▶ [What is required]: Would you repeat the data below exactly, taking out the images?

Supplied records START

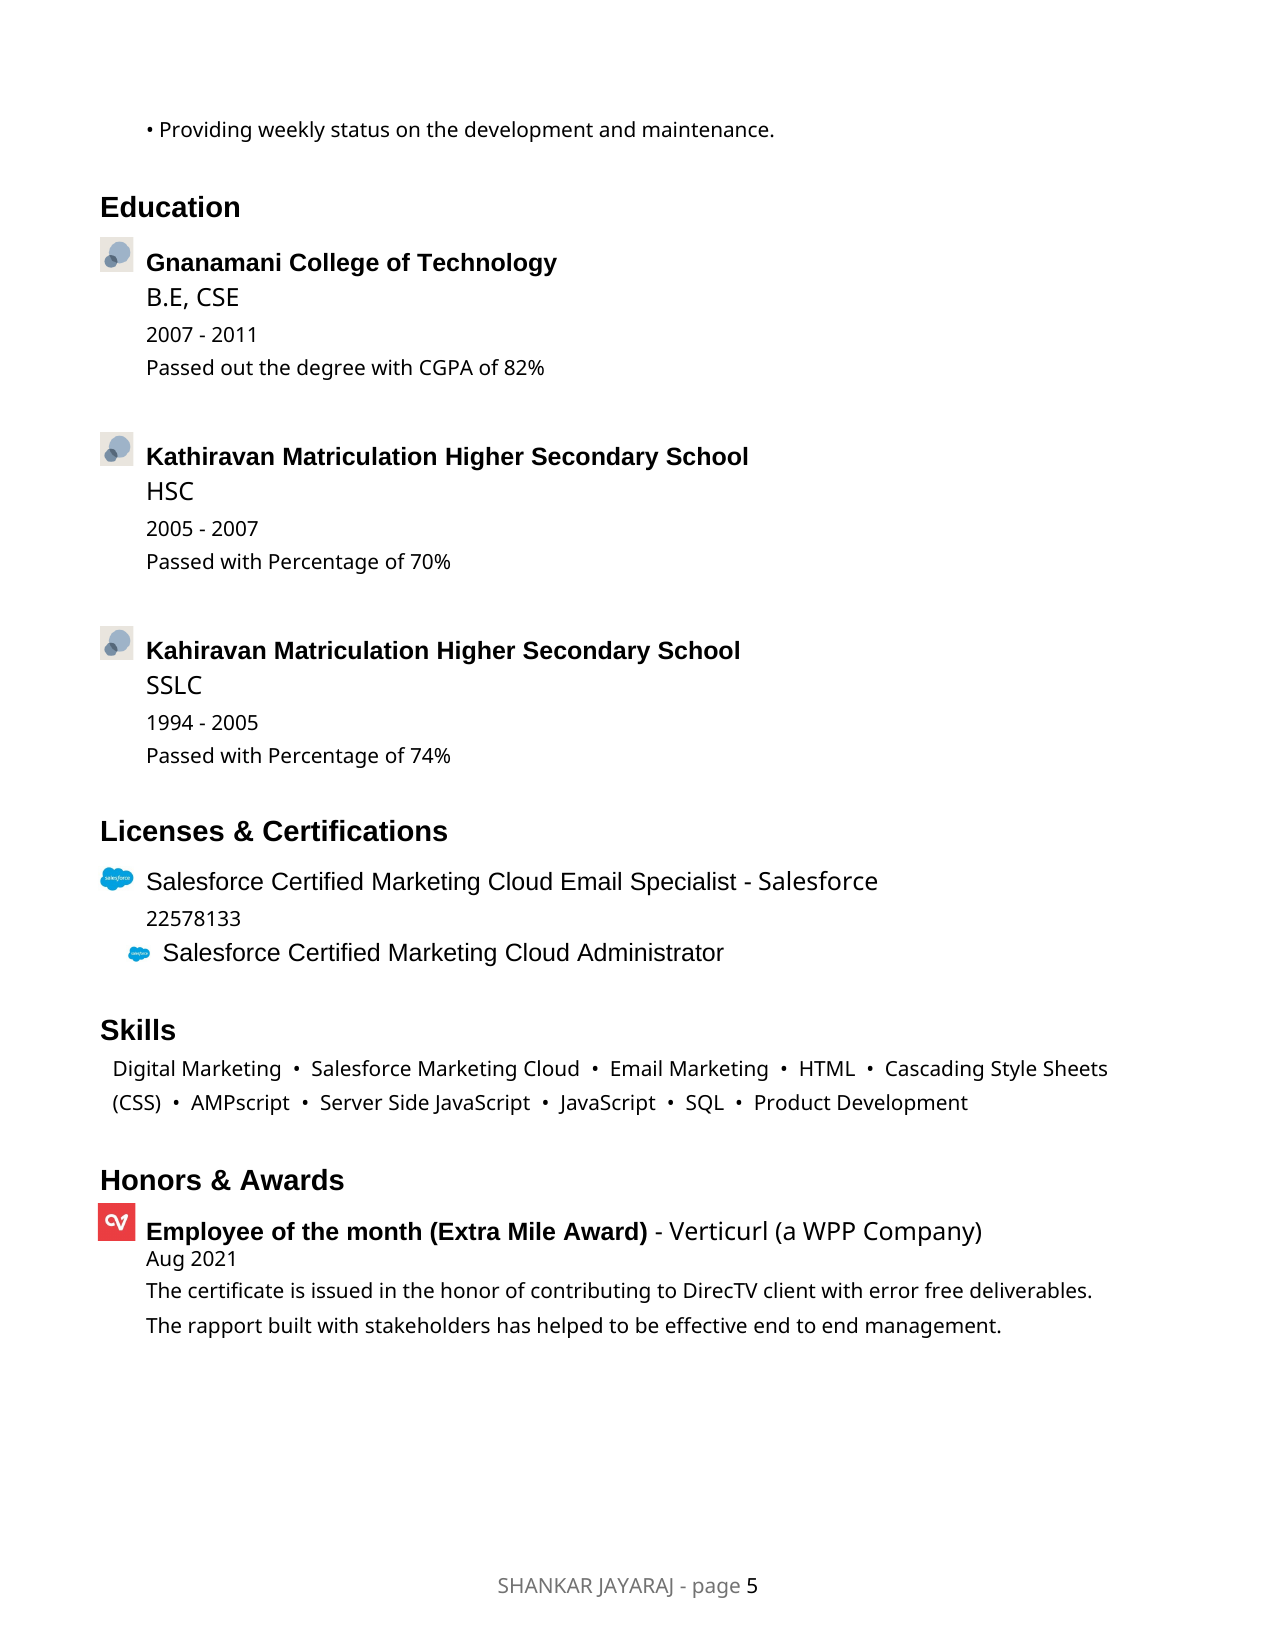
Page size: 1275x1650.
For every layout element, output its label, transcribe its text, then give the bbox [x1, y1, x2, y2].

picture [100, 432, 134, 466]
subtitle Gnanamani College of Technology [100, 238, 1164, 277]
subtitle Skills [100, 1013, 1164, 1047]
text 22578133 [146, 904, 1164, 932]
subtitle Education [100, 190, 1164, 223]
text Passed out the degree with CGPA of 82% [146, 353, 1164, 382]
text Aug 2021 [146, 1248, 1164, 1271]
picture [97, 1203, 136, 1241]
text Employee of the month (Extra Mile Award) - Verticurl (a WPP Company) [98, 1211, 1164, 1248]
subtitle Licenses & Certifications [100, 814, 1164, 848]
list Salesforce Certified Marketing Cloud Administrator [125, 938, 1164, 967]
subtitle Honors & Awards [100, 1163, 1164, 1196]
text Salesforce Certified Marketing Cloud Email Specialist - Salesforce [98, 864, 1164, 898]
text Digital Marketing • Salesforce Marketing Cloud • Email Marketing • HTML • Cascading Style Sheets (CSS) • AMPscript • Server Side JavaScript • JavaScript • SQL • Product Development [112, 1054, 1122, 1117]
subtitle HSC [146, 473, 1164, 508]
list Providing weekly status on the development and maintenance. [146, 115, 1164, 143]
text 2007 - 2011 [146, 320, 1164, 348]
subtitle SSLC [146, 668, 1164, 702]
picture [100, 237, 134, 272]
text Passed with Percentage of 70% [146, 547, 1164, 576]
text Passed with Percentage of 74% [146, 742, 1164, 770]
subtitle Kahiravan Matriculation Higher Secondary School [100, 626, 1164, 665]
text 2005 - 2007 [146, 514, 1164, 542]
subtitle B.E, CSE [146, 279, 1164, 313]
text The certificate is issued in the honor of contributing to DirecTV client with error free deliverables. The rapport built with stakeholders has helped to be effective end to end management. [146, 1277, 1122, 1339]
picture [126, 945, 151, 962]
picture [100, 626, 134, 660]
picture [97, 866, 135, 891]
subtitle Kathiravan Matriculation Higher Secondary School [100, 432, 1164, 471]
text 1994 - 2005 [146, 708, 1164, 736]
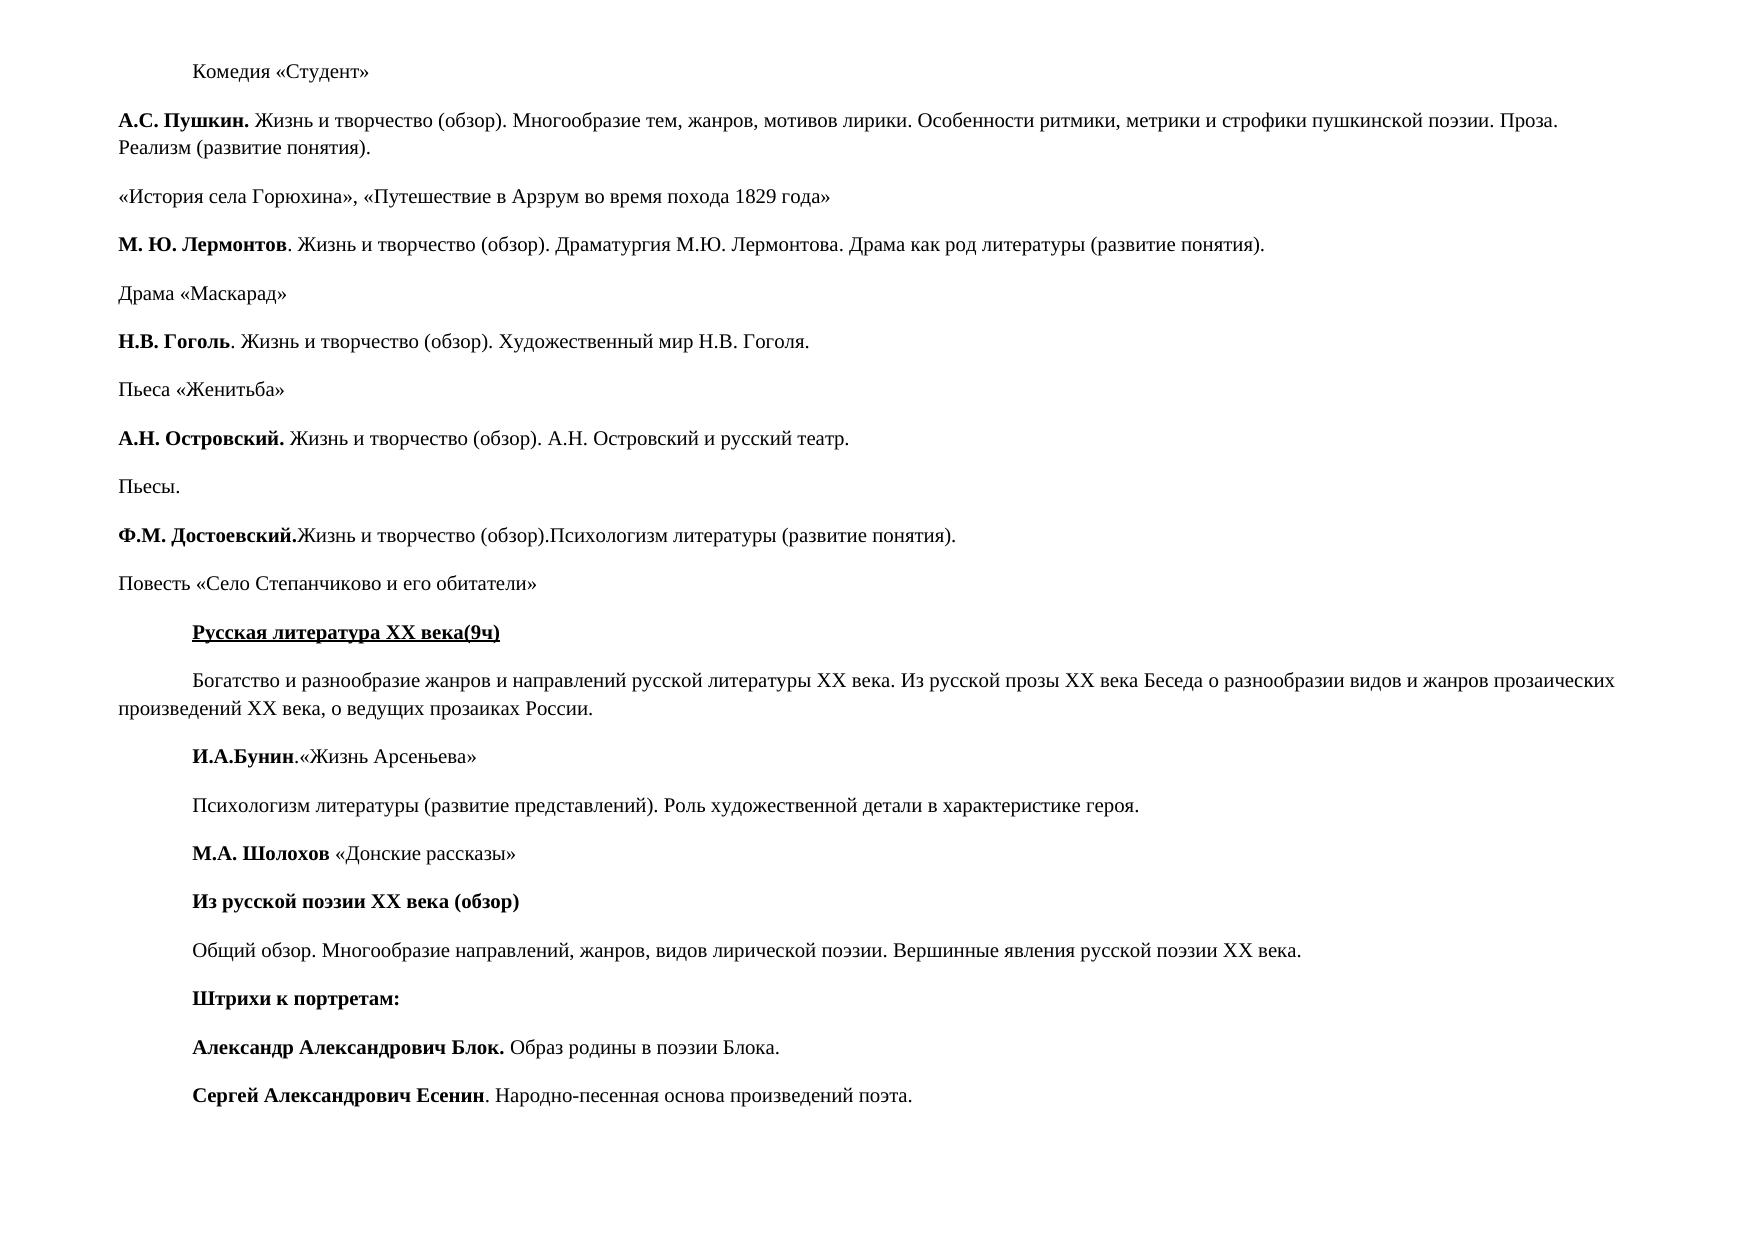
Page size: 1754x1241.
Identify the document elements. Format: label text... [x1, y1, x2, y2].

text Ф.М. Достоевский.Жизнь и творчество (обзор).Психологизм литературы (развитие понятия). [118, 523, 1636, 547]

Supplied records END

▶ [Result of the exercise]:
Page size: 1275x1650.
For every layout element, output its label, transcribe its text, then give the bbox [x1, y1, x2, y2].

picture [100, 432, 134, 466]
subtitle Gnanamani College of Technology [100, 238, 1164, 277]
subtitle Skills [100, 1013, 1164, 1047]
text 22578133 [146, 904, 1164, 932]
subtitle Education [100, 190, 1164, 223]
text Passed out the degree with CGPA of 82% [146, 353, 1164, 382]
text Aug 2021 [146, 1248, 1164, 1271]
picture [97, 1203, 136, 1241]
text Employee of the month (Extra Mile Award) - Verticurl (a WPP Company) [98, 1211, 1164, 1248]
subtitle Licenses & Certifications [100, 814, 1164, 848]
list Salesforce Certified Marketing Cloud Administrator [125, 938, 1164, 967]
subtitle Honors & Awards [100, 1163, 1164, 1196]
text Salesforce Certified Marketing Cloud Email Specialist - Salesforce [98, 864, 1164, 898]
text Digital Marketing • Salesforce Marketing Cloud • Email Marketing • HTML • Cascading Style Sheets (CSS) • AMPscript • Server Side JavaScript • JavaScript • SQL • Product Development [112, 1054, 1122, 1117]
subtitle HSC [146, 473, 1164, 508]
list Providing weekly status on the development and maintenance. [146, 115, 1164, 143]
text 2007 - 2011 [146, 320, 1164, 348]
subtitle SSLC [146, 668, 1164, 702]
picture [100, 237, 134, 272]
text Passed with Percentage of 70% [146, 547, 1164, 576]
text Passed with Percentage of 74% [146, 742, 1164, 770]
subtitle Kahiravan Matriculation Higher Secondary School [100, 626, 1164, 665]
text 2005 - 2007 [146, 514, 1164, 542]
subtitle B.E, CSE [146, 279, 1164, 313]
text The certificate is issued in the honor of contributing to DirecTV client with error free deliverables. The rapport built with stakeholders has helped to be effective end to end management. [146, 1277, 1122, 1339]
picture [126, 945, 151, 962]
picture [100, 626, 134, 660]
picture [97, 866, 135, 891]
subtitle Kathiravan Matriculation Higher Secondary School [100, 432, 1164, 471]
text 1994 - 2005 [146, 708, 1164, 736]
Page size: 1754x1241.
Identify the document elements. Format: label text... [x1, y1, x2, y2].

text Ф.М. Достоевский.Жизнь и творчество (обзор).Психологизм литературы (развитие понятия). [118, 523, 1636, 547]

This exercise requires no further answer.